I momenti migliori di "Terra" sono però proprio quelli in cui la produzione fa un passo indietro ed emerge la verità della musica. Come "Luce", registrata in presa diretta in studio con una band di 15 elementi. Un brano caldo e tradizionale per raccontare il più tradizionale dei rapporti, quello tra madre e figlio. "In questo periodo ho riflettuto tanto su ciò che significa relazione o rapporto - dice Mengoni -. Questo pezzo lo sento molto vicino a quello che è la nascita. Lo dedico a mia madre o comunque a un rapporto mamma figlio". E poi la dolorosa delicatezza di "Un fiore contro il diluvio" che chiude il disco. "E un viaggio in un essere solitario che si sente abbandonato - commenta Marco -. Non è una colpa non avere gli strumenti per aiutare qualcuno che ti sta accanto, ma se fossimo meno soli sarebbe meglio".

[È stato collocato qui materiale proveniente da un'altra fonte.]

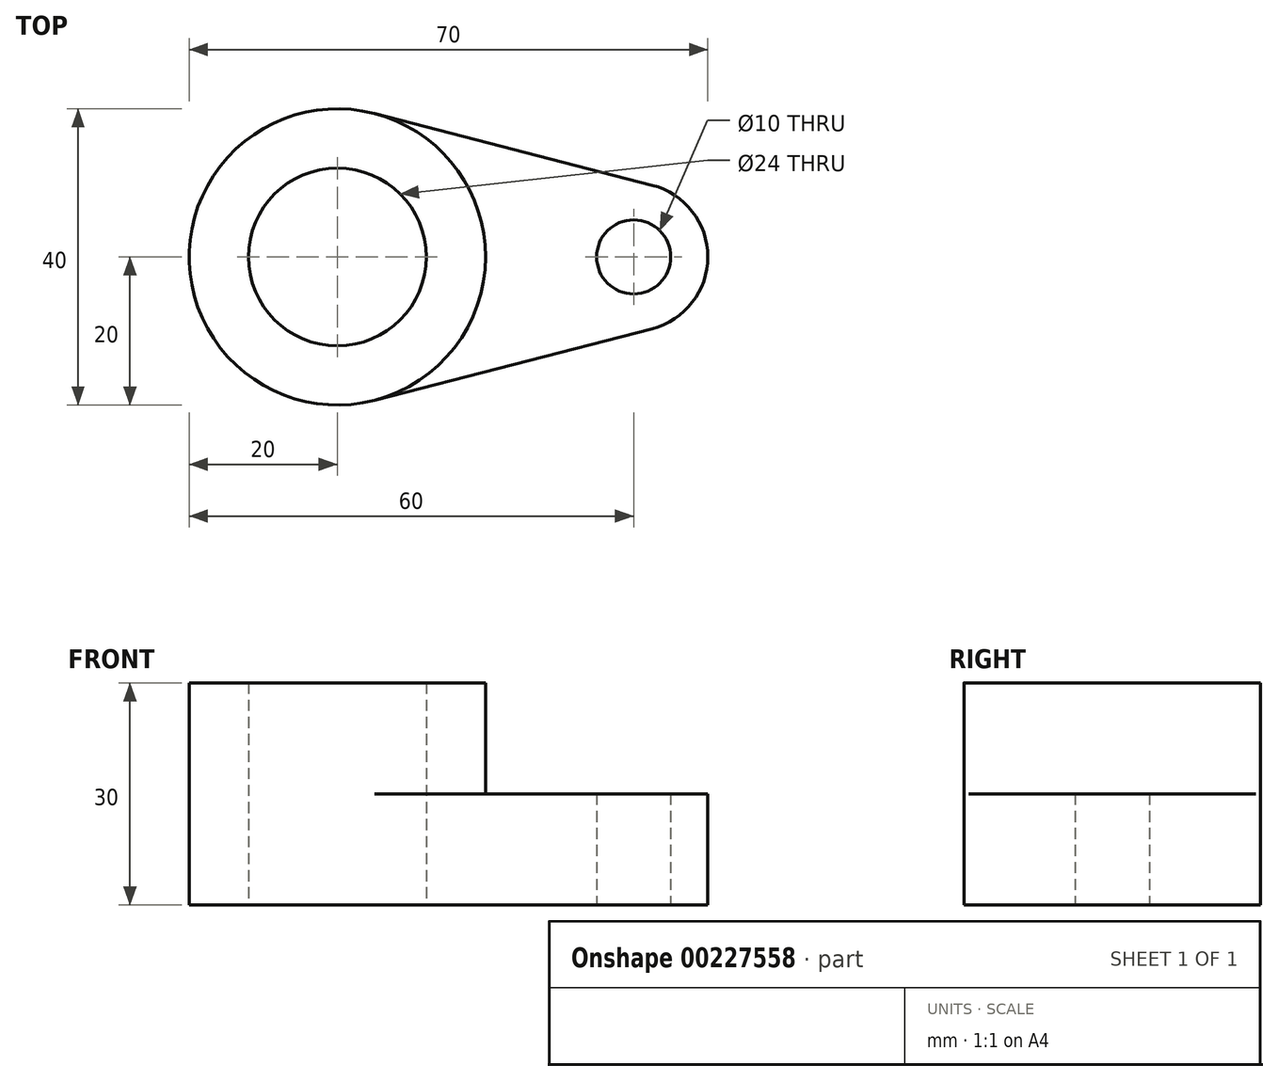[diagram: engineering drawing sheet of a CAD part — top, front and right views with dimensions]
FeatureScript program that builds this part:
annotation { "Feature Type Name" : "Feature", "Feature Type Description" : "" }
export const myFeature = defineFeature(function(context is Context, id is Id, definition is map)
    precondition{}
    {
        {
            var Q0;
            Q0=qCreatedBy(makeId("Top.planeOp"),FACE);
            var sketch = newSketch(context, id + "F0", { "sketchPlane" : qUnion([Q0])});
            skCircle(sketch, "E0", {"center": v(0, 0) * mm, "radius": 12 * mm});
            skCircle(sketch, "E1", {"center": v(40, 0) * mm, "radius": 5 * mm});
            skArc(sketch, "E2", {"start": v(42.5, -9.68) * mm, "mid": v(50, 0) * mm, "end": v(42.5, 9.68) * mm});
            skCircle(sketch, "E3", {"center": v(0, 0) * mm, "radius": 20 * mm});
            skLineSegment(sketch, "E4", {"start": v(5, 19.36) * mm, "end": v(42.5, 9.68) * mm});
            skLineSegment(sketch, "E5", {"start": v(5, -19.36) * mm, "end": v(42.5, -9.68) * mm});
            skSolve(sketch);
        }
        {
            var Q0;
            Q0=makeQuery(id+"F0.imprint","IMPRINT",FACE,{"disambiguationData":[TD([[makeQuery(id+"F0.imprint","IMPRINT",EDGE,{"derivedFrom":sQuery(id+"F0.wireOp",EDGE,"E1")}),-1.0]])]});
            extrude(context, id + "F1", {"entities" : qUnion([Q0]), "depth" : 15 * mm});
        }
        {
            var Q0;
            Q0=makeQuery(id+"F0.imprint","IMPRINT",FACE,{"disambiguationData":[TD([[makeQuery(id+"F0.imprint","IMPRINT",EDGE,{"derivedFrom":sQuery(id+"F0.wireOp",EDGE,"E0")}),-1.0]])]});
            extrude(context, id + "F2", {"entities" : qUnion([Q0]), "operationType" : NewBodyOperationType.ADD, "depth" : 30 * mm});
        }
    });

Per lanciare il disco il cantautore ha organizzato tre serate in uno speakeasy, riprendendo la tradizione dei locali segreti in cui durante gli anni del proibizionismo si potevano bere alcolici. In questo caso la protagonista era la musica, con lui impegnato a suonare tutto l'album dall'inizio alla fine con una band di nove elementi ad alto tasso soul: una performance live in cui le canzoni sono uscite ancora più calde, concrete e materiche, riportate alla loro essenza più pura. Di un disco che comunque è un deciso cambio di passo nella visione di Mengoni, da sempre molto autocritico sul proprio operato. Non questa volta: "Non so se è bello o brutto, perfetto o imperfetto, ma è giusto. È quello che volevo. In questi due anni non ho perso nessun pezzo ma è entrato tutto quello che voleva entrare".